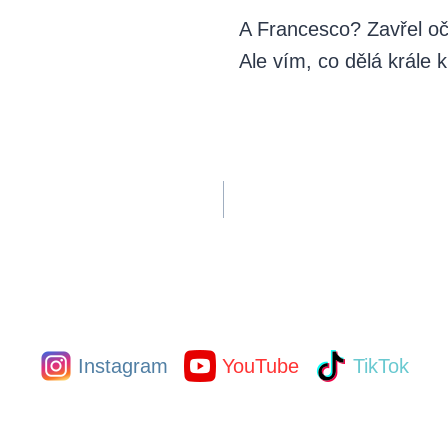
A Francesco? Zavřel oč
Ale vím, co dělá krále k
Instagram
YouTube
TikTok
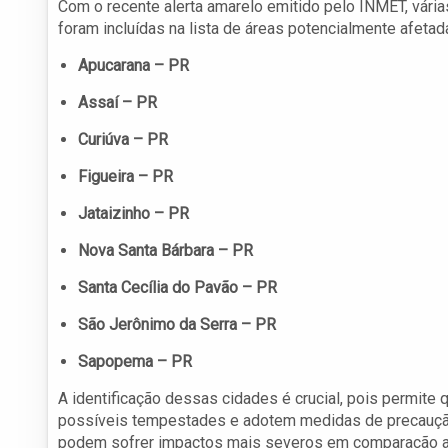
Com o recente alerta amarelo emitido pelo INMET, vária
foram incluídas na lista de áreas potencialmente afeta
Apucarana – PR
Assaí – PR
Curiúva – PR
Figueira – PR
Jataizinho – PR
Nova Santa Bárbara – PR
Santa Cecília do Pavão – PR
São Jerônimo da Serra – PR
Sapopema – PR
A identificação dessas cidades é crucial, pois permi
possíveis tempestades e adotem medidas de precauçã
podem sofrer impactos mais severos em comparação a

**Problem to solve**
In the entries above, some lines hold the string "Santa". Copy each of them.

**Result of this task**
Nova Santa Bárbara – PR
Santa Cecília do Pavão – PR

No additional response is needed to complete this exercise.